As I write, I’m attending my second Puente Summer PSI of 2008–the summer training for Puente counselors and English teachers. I’m presenting, but as a presenter, I’m always listening to the other presenters, the other ideas that people use in their classrooms. We’re all presenters when we teach and I think we also should be students at the same time.

Puente has really helped me connect to a community of committed instructors and active learners. I find that most of my colleagues want to have this connection, but time or money or life interferes. I feel privileged, and lucky frankly, to have the connection kind of mandated for me–they’re actually paying me to do what I enjoy doing anyway.

I know people who feel that learning has stopped–they have their degrees, they’ve been trained–what is the point of this connection? I have a problem with this rigidity. The world changes, people change. Life is a constantly evolving process. Who says that what we know today is all the learning we need? Why not share pedagogy and problems and successes and see what others are doing? I expect my students to approach the process of writing–and the process of critical thinking–as an evolving one. Why should my own process be different?

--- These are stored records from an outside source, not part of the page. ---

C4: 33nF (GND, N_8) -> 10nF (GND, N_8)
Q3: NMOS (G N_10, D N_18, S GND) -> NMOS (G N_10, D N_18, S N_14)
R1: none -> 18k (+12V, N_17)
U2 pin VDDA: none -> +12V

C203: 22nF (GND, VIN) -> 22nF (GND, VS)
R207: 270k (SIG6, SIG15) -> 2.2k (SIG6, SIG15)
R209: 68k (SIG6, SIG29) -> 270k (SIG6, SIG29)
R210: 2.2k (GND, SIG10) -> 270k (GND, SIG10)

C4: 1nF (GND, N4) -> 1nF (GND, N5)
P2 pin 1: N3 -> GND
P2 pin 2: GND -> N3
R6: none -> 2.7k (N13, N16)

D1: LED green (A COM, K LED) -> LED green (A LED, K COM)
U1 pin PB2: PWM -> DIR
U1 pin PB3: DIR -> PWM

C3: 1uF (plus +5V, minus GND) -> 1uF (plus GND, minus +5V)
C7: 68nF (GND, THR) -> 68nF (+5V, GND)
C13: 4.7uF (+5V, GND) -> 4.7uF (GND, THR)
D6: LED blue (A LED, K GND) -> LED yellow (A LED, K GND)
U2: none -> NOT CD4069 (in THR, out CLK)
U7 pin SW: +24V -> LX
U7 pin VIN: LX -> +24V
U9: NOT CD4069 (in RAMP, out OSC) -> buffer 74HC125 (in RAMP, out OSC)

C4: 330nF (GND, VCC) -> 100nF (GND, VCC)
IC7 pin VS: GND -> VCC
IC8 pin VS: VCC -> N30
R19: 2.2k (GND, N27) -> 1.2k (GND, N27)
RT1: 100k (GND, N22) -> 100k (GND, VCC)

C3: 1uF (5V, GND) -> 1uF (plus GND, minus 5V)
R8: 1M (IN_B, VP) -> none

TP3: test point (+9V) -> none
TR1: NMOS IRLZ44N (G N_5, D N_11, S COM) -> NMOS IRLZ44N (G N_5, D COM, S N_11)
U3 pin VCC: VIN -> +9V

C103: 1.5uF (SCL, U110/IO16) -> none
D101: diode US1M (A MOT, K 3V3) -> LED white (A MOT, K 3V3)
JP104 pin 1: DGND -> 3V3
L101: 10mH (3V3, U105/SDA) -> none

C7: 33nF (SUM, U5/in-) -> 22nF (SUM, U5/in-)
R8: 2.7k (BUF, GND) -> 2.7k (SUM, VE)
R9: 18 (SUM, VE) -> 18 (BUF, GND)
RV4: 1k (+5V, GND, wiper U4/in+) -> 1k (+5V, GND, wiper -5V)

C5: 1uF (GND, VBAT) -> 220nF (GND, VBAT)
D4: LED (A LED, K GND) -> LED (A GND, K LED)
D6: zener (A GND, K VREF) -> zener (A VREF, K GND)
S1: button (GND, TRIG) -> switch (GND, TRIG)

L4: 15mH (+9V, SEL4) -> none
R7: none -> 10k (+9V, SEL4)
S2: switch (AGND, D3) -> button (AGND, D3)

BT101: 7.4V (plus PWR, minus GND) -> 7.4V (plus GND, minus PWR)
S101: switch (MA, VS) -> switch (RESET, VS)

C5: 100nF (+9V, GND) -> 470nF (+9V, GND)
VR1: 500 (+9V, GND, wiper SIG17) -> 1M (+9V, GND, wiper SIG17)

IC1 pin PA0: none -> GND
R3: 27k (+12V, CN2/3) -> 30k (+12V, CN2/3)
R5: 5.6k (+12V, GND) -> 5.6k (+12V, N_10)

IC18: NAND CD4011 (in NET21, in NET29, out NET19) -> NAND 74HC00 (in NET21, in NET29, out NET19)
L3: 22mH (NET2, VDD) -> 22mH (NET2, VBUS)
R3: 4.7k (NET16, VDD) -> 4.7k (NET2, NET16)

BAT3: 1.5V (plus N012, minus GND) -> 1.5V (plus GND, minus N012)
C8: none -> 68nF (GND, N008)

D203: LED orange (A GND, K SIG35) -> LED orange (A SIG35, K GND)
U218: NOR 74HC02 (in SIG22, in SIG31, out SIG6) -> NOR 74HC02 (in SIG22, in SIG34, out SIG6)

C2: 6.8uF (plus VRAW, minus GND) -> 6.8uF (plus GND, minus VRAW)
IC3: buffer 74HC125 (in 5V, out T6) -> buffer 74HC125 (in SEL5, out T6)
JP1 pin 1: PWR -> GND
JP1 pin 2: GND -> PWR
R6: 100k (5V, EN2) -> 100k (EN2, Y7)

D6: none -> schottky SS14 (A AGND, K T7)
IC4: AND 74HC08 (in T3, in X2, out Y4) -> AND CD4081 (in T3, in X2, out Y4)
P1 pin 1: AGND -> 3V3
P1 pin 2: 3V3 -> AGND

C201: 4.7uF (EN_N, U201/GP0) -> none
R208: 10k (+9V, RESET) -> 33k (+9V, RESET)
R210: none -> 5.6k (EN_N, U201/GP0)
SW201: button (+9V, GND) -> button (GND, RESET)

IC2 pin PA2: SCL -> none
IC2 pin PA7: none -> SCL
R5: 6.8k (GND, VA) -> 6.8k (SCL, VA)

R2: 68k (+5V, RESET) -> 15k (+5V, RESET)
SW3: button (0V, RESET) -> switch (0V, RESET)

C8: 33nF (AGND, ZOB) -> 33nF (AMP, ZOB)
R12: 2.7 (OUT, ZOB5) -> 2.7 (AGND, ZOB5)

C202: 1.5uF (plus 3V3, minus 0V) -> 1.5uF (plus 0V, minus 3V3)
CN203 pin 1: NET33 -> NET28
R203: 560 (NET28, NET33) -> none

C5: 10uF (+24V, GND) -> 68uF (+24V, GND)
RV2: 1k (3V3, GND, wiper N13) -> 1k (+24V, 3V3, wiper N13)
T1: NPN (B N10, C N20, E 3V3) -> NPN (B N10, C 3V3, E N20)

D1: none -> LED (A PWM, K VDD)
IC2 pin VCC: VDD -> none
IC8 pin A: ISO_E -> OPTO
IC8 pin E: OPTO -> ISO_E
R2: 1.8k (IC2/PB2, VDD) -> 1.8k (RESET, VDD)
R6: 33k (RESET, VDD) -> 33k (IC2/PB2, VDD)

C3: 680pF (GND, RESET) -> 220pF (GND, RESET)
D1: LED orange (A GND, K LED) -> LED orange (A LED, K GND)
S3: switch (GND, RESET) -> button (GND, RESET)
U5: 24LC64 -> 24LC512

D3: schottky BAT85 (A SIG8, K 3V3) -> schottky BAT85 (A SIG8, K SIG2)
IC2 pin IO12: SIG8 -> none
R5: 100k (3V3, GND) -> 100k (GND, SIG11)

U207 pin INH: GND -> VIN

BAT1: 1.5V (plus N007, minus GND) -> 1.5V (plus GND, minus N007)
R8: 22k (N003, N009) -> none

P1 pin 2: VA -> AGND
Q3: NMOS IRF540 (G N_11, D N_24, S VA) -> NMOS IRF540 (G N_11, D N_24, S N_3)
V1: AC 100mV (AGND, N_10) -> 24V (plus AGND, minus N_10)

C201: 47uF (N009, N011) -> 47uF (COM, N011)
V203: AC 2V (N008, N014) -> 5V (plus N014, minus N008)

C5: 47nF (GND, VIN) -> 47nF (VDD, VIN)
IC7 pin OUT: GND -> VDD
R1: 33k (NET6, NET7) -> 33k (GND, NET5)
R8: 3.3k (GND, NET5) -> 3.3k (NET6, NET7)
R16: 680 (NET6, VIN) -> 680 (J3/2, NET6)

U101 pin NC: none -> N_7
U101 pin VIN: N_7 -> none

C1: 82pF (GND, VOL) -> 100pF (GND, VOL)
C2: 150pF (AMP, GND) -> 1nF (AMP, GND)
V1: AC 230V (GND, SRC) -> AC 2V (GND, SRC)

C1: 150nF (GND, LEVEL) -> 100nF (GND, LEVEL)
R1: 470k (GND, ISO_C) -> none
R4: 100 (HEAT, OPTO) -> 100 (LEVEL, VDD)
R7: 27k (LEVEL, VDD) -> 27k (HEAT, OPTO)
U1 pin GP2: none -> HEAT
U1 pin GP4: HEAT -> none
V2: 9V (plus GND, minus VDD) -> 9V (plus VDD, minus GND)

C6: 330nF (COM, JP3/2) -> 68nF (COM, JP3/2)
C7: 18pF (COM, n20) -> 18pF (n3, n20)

More importantly, as instructors we share students; my students, successful or not, are and will be someone else’s student. I need to help them succeed beyond my classroom and I feel this is a responsibility all instructors must take seriously. So it makes no sense, to me, to isolate myself. Indeed, I should be connecting across the campus to see what other disciplines are looking for in my students. The college (as an institution) looks to English faculty, for example, to instill writing and thinking processes that are the prerequisites for success in other disciplines. We really should all be talking together so that we each learn from the other.

I also know people who tell me that conferences are dull, jargon-laden, and repetitious. Many presenters are boring or overly enamored of themselves (or both). But of course, like anything, you get out of an activity what you put into it. Choose wisely! Skip the jargon-ish presentations (or listen for the message behind the jargon) and make connections with people who, like you, want a more dynamic experience.

Puente has given me that dynamic experience and helps me connect with people outside my discipline. It allows me to participate in my own growth and learning.